The Oracle JDK (version 1.5.x or later) ships with all the security tools you need to configure SSL with Openfire. The most important is the keytool located in the $JAVA_HOME/bin directory of the JDK. Oracle JVMs persist keystores and truststores on the filesystem as encrypted files. The keytool is used to create, read, update, and delete entries in these files. Openfire ships with a self-signed “dummy” certificate designed for initial evaluation testing. You will need to adjust the default configuration for most deployments.

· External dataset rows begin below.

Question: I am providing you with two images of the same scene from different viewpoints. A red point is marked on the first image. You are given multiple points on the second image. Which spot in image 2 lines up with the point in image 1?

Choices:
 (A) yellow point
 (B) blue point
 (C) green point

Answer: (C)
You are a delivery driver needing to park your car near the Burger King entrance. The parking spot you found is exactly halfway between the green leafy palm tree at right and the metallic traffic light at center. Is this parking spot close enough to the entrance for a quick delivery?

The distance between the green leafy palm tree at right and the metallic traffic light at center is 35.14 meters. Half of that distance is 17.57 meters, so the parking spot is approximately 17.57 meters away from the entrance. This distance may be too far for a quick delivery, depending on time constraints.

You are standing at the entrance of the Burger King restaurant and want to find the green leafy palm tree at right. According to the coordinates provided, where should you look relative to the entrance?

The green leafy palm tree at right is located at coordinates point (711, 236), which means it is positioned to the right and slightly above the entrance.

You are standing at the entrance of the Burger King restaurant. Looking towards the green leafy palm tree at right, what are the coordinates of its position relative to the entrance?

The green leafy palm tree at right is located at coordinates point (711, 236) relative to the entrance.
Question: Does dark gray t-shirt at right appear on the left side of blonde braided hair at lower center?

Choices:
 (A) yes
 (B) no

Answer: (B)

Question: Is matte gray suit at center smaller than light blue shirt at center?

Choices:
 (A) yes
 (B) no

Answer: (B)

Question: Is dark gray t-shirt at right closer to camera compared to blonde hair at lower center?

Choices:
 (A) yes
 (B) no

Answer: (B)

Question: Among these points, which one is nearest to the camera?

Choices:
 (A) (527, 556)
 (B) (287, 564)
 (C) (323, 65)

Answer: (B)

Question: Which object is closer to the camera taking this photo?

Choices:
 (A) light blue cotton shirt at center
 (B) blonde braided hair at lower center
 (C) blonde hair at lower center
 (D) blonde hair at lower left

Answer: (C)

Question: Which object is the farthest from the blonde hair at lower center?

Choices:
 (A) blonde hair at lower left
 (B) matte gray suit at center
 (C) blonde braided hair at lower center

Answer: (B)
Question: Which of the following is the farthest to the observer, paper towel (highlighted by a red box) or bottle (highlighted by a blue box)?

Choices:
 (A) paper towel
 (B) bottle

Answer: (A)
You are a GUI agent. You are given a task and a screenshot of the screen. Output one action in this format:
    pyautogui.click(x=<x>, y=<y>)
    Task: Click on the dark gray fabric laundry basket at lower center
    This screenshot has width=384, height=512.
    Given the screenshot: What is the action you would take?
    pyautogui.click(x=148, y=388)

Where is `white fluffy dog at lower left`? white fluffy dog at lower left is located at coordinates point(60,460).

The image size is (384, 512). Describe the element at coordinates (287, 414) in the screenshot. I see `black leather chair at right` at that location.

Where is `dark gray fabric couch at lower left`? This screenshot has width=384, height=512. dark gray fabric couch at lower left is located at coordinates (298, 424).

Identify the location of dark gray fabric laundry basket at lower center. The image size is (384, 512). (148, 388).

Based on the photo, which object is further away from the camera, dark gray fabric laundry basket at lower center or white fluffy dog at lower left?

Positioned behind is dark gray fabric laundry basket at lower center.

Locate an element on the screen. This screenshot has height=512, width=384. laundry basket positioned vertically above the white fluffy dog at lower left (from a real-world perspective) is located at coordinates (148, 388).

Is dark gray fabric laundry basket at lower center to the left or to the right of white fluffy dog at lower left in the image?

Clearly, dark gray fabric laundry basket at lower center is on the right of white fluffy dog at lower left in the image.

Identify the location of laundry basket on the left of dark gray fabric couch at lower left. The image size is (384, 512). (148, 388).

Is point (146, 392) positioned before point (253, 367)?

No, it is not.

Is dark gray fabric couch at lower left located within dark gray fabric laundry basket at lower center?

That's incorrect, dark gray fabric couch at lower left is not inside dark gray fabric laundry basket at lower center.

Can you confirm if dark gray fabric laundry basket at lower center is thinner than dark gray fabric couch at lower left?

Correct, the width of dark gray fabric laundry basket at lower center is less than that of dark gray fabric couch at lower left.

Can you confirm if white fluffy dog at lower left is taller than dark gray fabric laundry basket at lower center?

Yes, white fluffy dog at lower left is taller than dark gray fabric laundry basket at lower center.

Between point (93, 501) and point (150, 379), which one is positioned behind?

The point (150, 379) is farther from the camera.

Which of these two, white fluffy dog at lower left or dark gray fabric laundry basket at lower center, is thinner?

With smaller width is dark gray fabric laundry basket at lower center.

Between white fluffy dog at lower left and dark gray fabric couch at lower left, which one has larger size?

In order to configure SSL on your server you need to complete the following tasks:

  1. Decide on your Openfire server’s domain.
  2. Import CA root certificates into the truststore.
  3. Create new keystore and import CA root certificates into the keystore too
  4. Have a certificate authority (CA) certify the SSL server certificate.
    1. Generate a certificate signing request (CSR).
    2. Submit your CSR to a CA for signing.
  5. Import the server certificate into the keystore.
  6. Adjust the Openfire configuration with proper keystore and truststore

1. Decide on a Server Domain

The Openfire server domain should follow the naming convention used in your organisation (if any). For our testing FQDN is: chat.mycompany.com. Send the FQDN to the CA; this will allow them to create a reference number for this user in their system (other CAs may use different procedures to issue certificates). They will then send you the reference number which you require when you create the keystore. (E.g. FQDN: chat.mycompany.com -> Reference number: 0123456).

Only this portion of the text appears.